Expected impact: As IPv6 adoption grows (currently ~45% globally, higher on mobile networks), the percentage of connections requiring relay will decrease. For networks where both peers have IPv6, relay is already unnecessary today.
How does CGNAT detection work?
CGNAT (Carrier-Grade NAT) is a second layer of NAT applied by mobile carriers and some ISPs. It makes hole-punching unreliable because the outer NAT drops unsolicited inbound packets regardless of inner NAT type.

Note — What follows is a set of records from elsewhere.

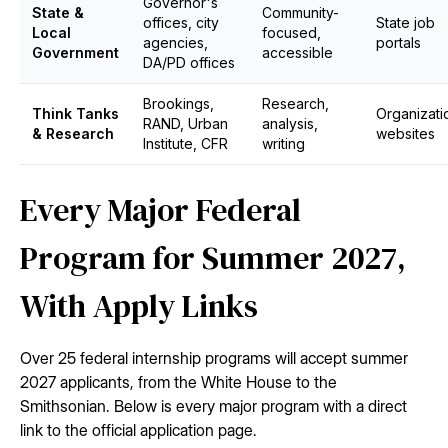
Governor's
State &
Community-
offices, city
State job
Local
focused,
agencies,
portals
Government
accessible
DA/PD offices
Brookings,
Research,
Think Tanks
Organizati
RAND, Urban
analysis,
& Research
websites
Institute, CFR
writing
Every Major Federal
Program for Summer 2027,
With Apply Links
Over 25 federal internship programs will accept summer
2027 applicants, from the White House to the
Smithsonian. Below is every major program with a direct
link to the official application page.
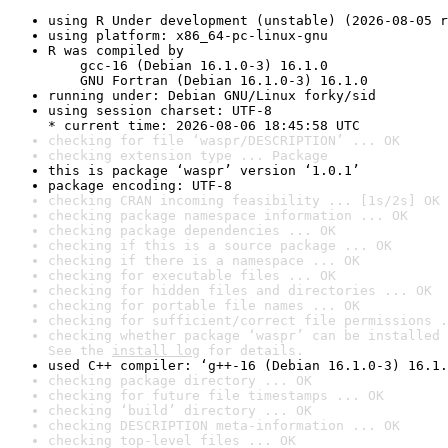
using R Under development (unstable) (2026-08-05 r
using platform: x86_64-pc-linux-gnu
R was compiled by

    gcc-16 (Debian 16.1.0-3) 16.1.0

    GNU Fortran (Debian 16.1.0-3) 16.1.0
running under: Debian GNU/Linux forky/sid
using session charset: UTF-8

* current time: 2026-08-06 18:45:58 UTC
checking for file ‘waspr/DESCRIPTION’ ... OK
checking extension type ... Package
this is package ‘waspr’ version ‘1.0.1’
package encoding: UTF-8
checking CRAN incoming feasibility ... [1s/2s] OK
checking package namespace information ... OK
checking package dependencies ... OK
checking if this is a source package ... OK
checking if there is a namespace ... OK
checking for executable files ... OK
checking for hidden files and directories ... OK
checking for portable file names ... OK
checking for sufficient/correct file permissions .
checking whether package ‘waspr’ can be installed 
See the 
install log
 for details.
used C++ compiler: ‘g++-16 (Debian 16.1.0-3) 16.1.
checking package directory ... OK
checking for future file timestamps ... OK
checking ‘build’ directory ... OK
checking DESCRIPTION meta-information ... OK
checking top-level files ... OK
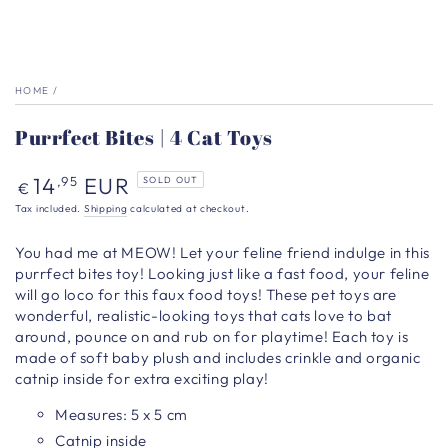
HOME
/
Purrfect Bites | 4 Cat Toys
Regular
14
EUR
,95
SOLD OUT
€
price
Tax included.
Shipping
calculated at checkout.
You had me at MEOW! Let your feline friend indulge in this
purrfect bites toy!
Looking just like a fast food, your feline
will go loco for this faux food toys! These pet toys are
wonderful, realistic-looking toys that cats love to bat
around, pounce on and rub on for playtime! Each toy is
made of soft baby plush and includes crinkle and organic
catnip inside for extra exciting play!
Measures: 5 x 5 cm
Catnip inside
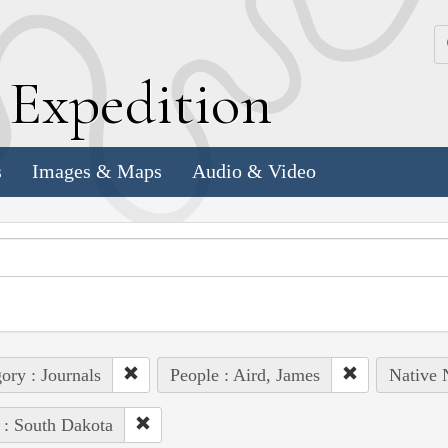
k
E
xpedition
s
Images & Maps
Audio & Video
ory : Journals
People : Aird, James
Native 
 : South Dakota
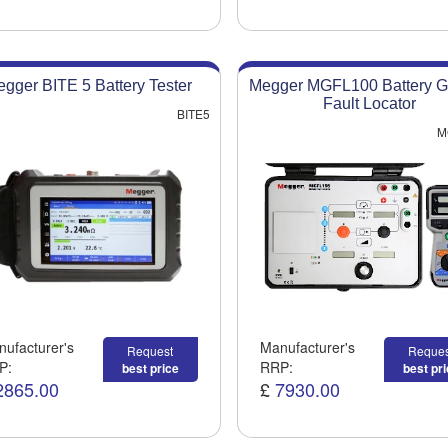
gger BITE 5 Battery Tester
Megger MGFL100 Battery G
Fault Locator
BITE5
M
ufacturer's
Manufacturer's
Request
Reques
P:
RRP:
best price
best pr
2865.00
£
7930.00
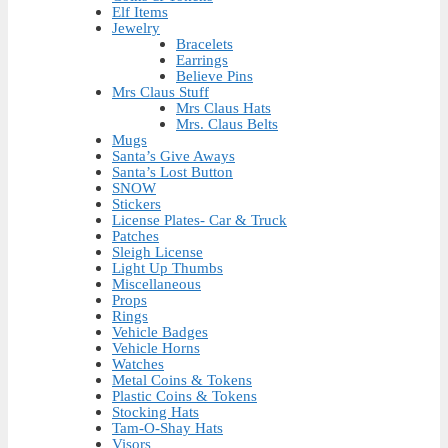
Elf Items
Jewelry
Bracelets
Earrings
Believe Pins
Mrs Claus Stuff
Mrs Claus Hats
Mrs. Claus Belts
Mugs
Santa’s Give Aways
Santa’s Lost Button
SNOW
Stickers
License Plates- Car & Truck
Patches
Sleigh License
Light Up Thumbs
Miscellaneous
Props
Rings
Vehicle Badges
Vehicle Horns
Watches
Metal Coins & Tokens
Plastic Coins & Tokens
Stocking Hats
Tam-O-Shay Hats
Visors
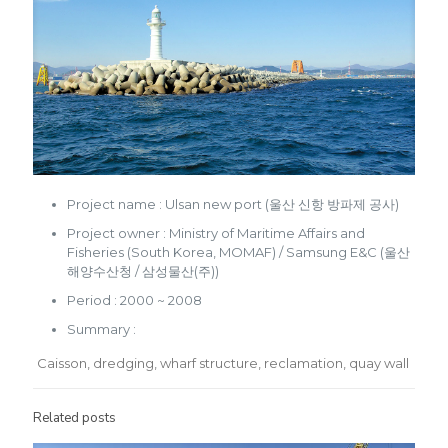
Project name : Ulsan new port (울산 신항 방파제 공사)
Project owner : Ministry of Maritime Affairs and
Fisheries (South Korea, MOMAF) / Samsung E&C (울산
해양수산청 / 삼성물산(주))
Period : 2000 ~ 2008
Summary :
Caisson, dredging, wharf structure, reclamation, quay wall
Related posts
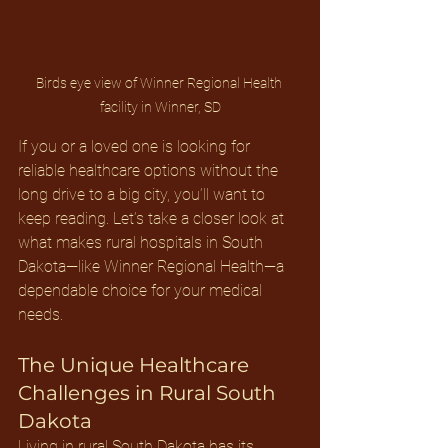
Birds eye view of Winner Regional Health 
facility in Winner, SD
If you or a loved one is looking for 
reliable healthcare options without the 
long drive to a big city, you’ll want to 
keep reading. Let’s take a closer look at 
what makes rural hospitals in South 
Dakota—like Winner Regional Health—a 
dependable choice for your medical 
needs.
The Unique Healthcare 
Challenges in Rural South 
Dakota
Living in rural South Dakota has its 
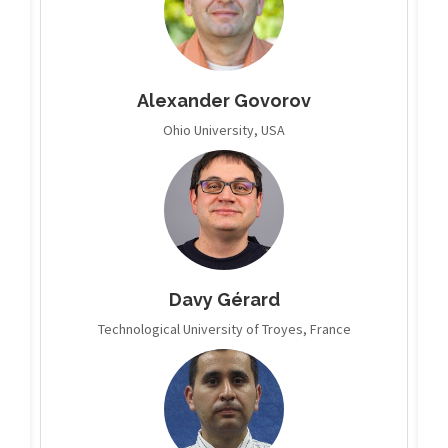
Alexander Govorov
Ohio University, USA
Davy Gérard
Technological University of Troyes, France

Shurli detects CGNAT by checking local interfaces for RFC 6598 addresses (100.64.0.0/10). When found, the reachability grade is capped at D regardless of STUN results. This prevents false optimism: STUN sees only the inner NAT and might report “hole-punchable” when the outer CGNAT will actually block it.
| Detection method | What it catches | What it misses |
|---|---|---|
RFC 6598 (100.64.0.0/10) on local interface | Standard CGNAT deployments | Mobile carriers using RFC 1918 (172.x.x.x) for CGNAT |
| STUN external IP differs from local IP | Any NAT layer | Can’t distinguish CGNAT from regular NAT |
The limitation: mobile carriers that assign RFC 1918 addresses (like 172.20.x.x) for CGNAT look identical to regular home networks. There’s no clean way to detect this without active probing against a known endpoint. In testing, a 5G carrier using 172.20.10.x was graded as “hole-punchable” even though most hole-punch attempts failed.
The grade is honest about what it knows and what it doesn’t. When CGNAT is detected, the grade says so. When it can’t be detected, the grade reflects STUN results and the user sees the outcome in their actual connection path (direct vs relayed).